GPUs are not installed so HiCCUPs cannot be run

(-: Postprocessing successfully completed, maps too sparse to annotate or GPUs unavailable (-:
Tue 13 May 2025 12:05:15 PM CEST

Moreover, I also have this mention in another HiCCUPS log file :

nvcc: command not found

So I have a few questions:

Do my GPU usage settings seem correct to you?
Can the fact that nvcc is not found explain why the GPUs are indicated as not installed? Despite the fact that HiCCUPS and ArrowHead seem to use the GPU partition when they run if I believe the information obtained with the squeue command :

JOBID STATE NAME NODELIST(REASON)
47431621 RUNNING a1747130685_arrowhead_wrap gpu-node-02

Thank you in advance.

gildaslecorguille · Mai 20, 2025, 12:18

Hi @ssafistibler ,

(We can speak French or English, up to you)

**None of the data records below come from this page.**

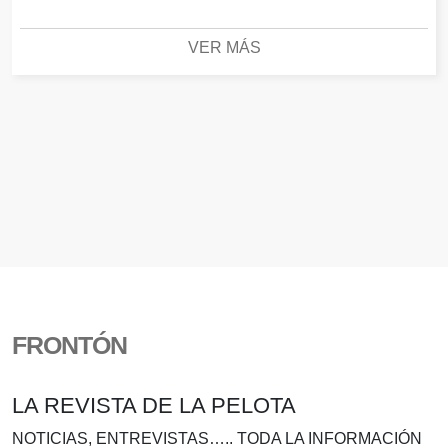
VER MÁS
FRONTÓN
LA REVISTA DE LA PELOTA
NOTICIAS, ENTREVISTAS….. TODA LA INFORMACIÓN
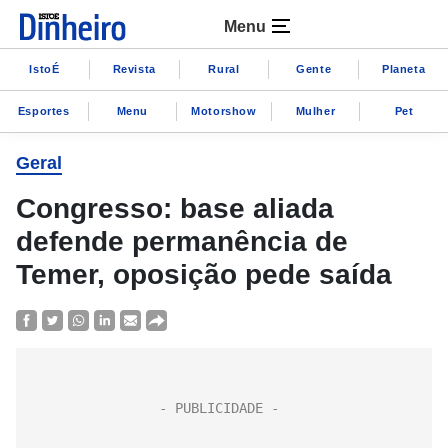
Menu
IstoÉ
Revista
Rural
Gente
Planeta
Esportes
Menu
Motorshow
Mulher
Pet
Geral
Congresso: base aliada
defende permanência de
Temer, oposição pede saída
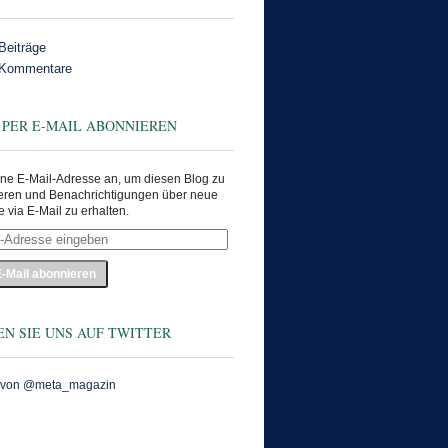
Beiträge
 Kommentare
 PER E-MAIL ABONNIEREN
ne E-Mail-Adresse an, um diesen Blog zu
eren und Benachrichtigungen über neue
e via E-Mail zu erhalten.
e
en
N SIE UNS AUF TWITTER
 von @meta_magazin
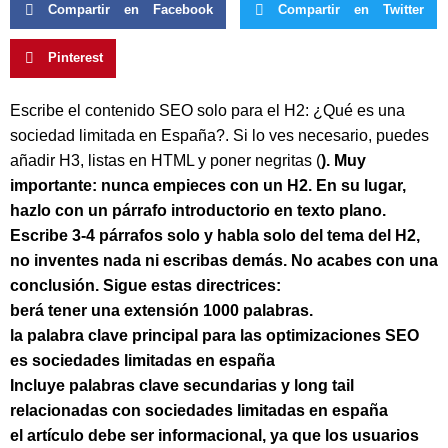
Compartir en Facebook
Compartir en Twitter
Pinterest
Escribe el contenido SEO solo para el H2: ¿Qué es una
sociedad limitada en España?. Si lo ves necesario, puedes
añadir H3, listas en HTML y poner negritas (
). Muy
importante: nunca empieces con un H2. En su lugar,
hazlo con un párrafo introductorio en texto plano.
Escribe 3-4 párrafos solo y habla solo del tema del H2,
no inventes nada ni escribas demás. No acabes con una
conclusión. Sigue estas directrices:
berá tener una extensión 1000 palabras.
la palabra clave principal para las optimizaciones SEO
es sociedades limitadas en españa
Incluye palabras clave secundarias y long tail
relacionadas con sociedades limitadas en españa
el artículo debe ser informacional, ya que los usuarios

Which module or software are you using?
CUDA_VISIBLE_DEVICES=0,1,2,3 is strange since you reserved only 1 card gpu:3g.20gb:1
- Can you set the device number in your software parameters?

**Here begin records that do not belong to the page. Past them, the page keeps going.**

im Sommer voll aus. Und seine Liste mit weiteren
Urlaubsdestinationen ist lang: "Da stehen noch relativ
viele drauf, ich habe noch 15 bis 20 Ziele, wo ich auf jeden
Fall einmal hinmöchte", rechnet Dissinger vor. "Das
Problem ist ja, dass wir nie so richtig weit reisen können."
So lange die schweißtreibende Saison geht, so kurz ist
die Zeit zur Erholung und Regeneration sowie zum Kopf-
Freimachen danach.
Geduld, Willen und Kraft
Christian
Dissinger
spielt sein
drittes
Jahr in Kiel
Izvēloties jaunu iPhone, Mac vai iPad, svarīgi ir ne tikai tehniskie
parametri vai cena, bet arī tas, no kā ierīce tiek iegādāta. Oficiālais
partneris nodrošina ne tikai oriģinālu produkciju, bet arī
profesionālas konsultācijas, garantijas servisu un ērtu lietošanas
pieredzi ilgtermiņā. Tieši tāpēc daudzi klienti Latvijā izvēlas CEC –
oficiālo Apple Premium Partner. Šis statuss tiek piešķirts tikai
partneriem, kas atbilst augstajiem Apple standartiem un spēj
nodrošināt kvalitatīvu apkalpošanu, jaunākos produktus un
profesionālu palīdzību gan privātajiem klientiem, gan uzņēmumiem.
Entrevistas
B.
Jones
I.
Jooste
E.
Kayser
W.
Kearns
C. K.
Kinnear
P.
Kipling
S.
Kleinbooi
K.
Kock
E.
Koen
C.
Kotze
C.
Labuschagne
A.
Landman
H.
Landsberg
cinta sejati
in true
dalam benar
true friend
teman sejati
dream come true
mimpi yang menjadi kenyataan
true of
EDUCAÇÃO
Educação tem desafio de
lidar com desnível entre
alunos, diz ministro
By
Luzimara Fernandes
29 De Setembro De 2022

ssafistibler · Mai 20, 2025, 2:16

Hi @gildaslecorguille ,

We can continue in english as it might be useful for other users.

I need GPU in order to run at least HiCCUPS (HiCCUPS · aidenlab/juicer Wiki · GitHub), it's script is here: juicer/SLURM/scripts/juicer_hiccups.sh at main · aidenlab/juicer · GitHub

In order to run this script inside the juicer script, there is a call for nvcc which is the CUDA Compiler Driver (1. Introduction — NVIDIA CUDA Compiler Driver 12.9 documentation).
But it seems that this command is not disponible in cudatoolkit, or not named the same way maybe?

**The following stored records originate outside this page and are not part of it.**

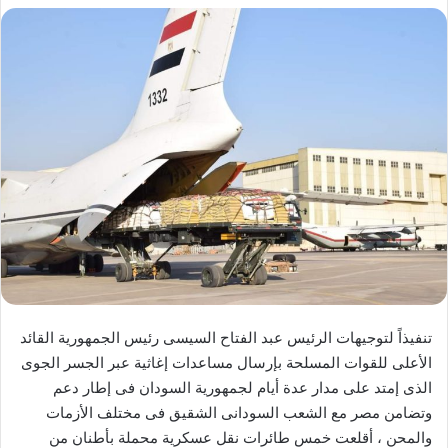
تنفيذاً لتوجيهات الرئيس عبد الفتاح السيسى رئيس الجمهورية القائد
الأعلى للقوات المسلحة بإرسال مساعدات إغاثية عبر الجسر الجوى
الذى إمتد على مدار عدة أيام لجمهورية السودان فى إطار دعم
وتضامن مصر مع الشعب السودانى الشقيق فى مختلف الأزمات
والمحن ، أقلعت خمس طائرات نقل عسكرية محملة بأطنان من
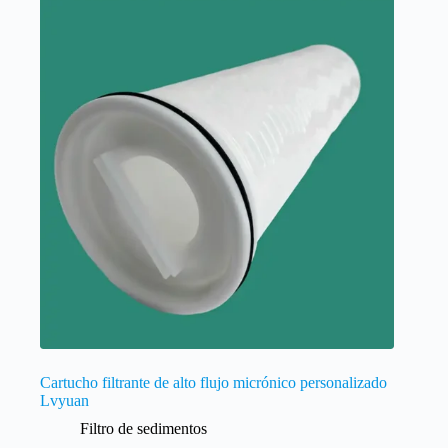
Cartucho filtrante de alto flujo micrónico personalizado
Lvyuan
Filtro de sedimentos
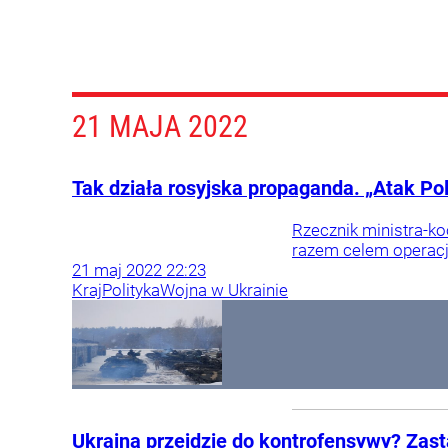
21 MAJA 2022
Tak działa rosyjska propaganda. „Atak Po
Rzecznik ministra-ko
razem celem operacji
21
maj
2022
22:23
Kraj
Polityka
Wojna w Ukrainie
Ukraina przejdzie do kontrofensywy? Zas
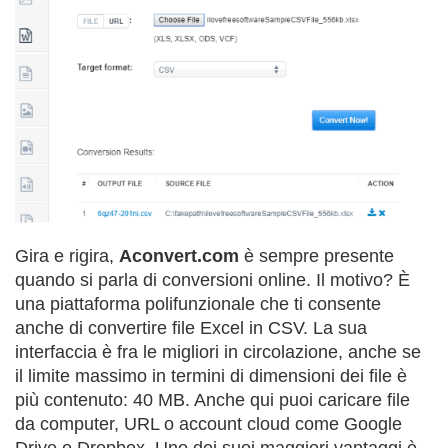
Gira e rigira,
Aconvert.com
è sempre presente
quando si parla di conversioni online. Il motivo? È
una piattaforma polifunzionale che ti consente
anche di convertire file Excel in CSV. La sua
interfaccia è fra le migliori in circolazione, anche se
il limite massimo in termini di dimensioni dei file è
più contenuto: 40 MB. Anche qui puoi caricare file
da computer, URL o account cloud come Google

I can give you all modules I use, but HiCCUPS (and maybe Arrowhead also) is the only one that needs a GPU to works.

It is not possible to set the device number in my software parameter. I modified the juicer.sh script in order to add the following line in the SLURM job parameter settings :

#SBATCH --partition=gpu
#SBATCH --account=humancells_hmga_ko_dynamics_hi_c
#SBATCH --gres=gpu:3g.20gb:1

Like in the setting for HiCCUPS calling :

#!/bin/bash -l
	#SBATCH -p $queue
	#SBATCH --mem-per-cpu=16G
	#SBATCH -o $debugdir/arrowhead_wrap-%j.out
	#SBATCH -e $debugdir/arrowhead_wrap-%j.err
	#SBATCH -t $queue_time
	#SBATCH --ntasks=1
	#SBATCH --partition=gpu
	#SBATCH --account=humancells_hmga_ko_dynamics_hi_c
	#SBATCH --gres=gpu:3g.20gb:1
	#SBATCH -J "${groupname}_arrowhead_wrap"
	${sbatch_wait}

Apparently it is also possible to set the number of visible devices using this parameter line:
#SBATCH --export=CUDA_VISIBLE_DEVICES=[number_of_device].

If I am right, the line

load: spack load cuda@8.0.61 arch= && CUDA_VISIBLE_DEVICES=0,1,2,3

Is used in a part of the script refered as "Aiden Lab specific check". It is at line 121 in the juicer.sh script. So I am not sure it needs to be taken into account?

The "Aiden Lab specific check" needs to use spack to be ran but this command/module is not disponible in the Core Cluster environment apparently. Anyway, I do not really need it for the script to work.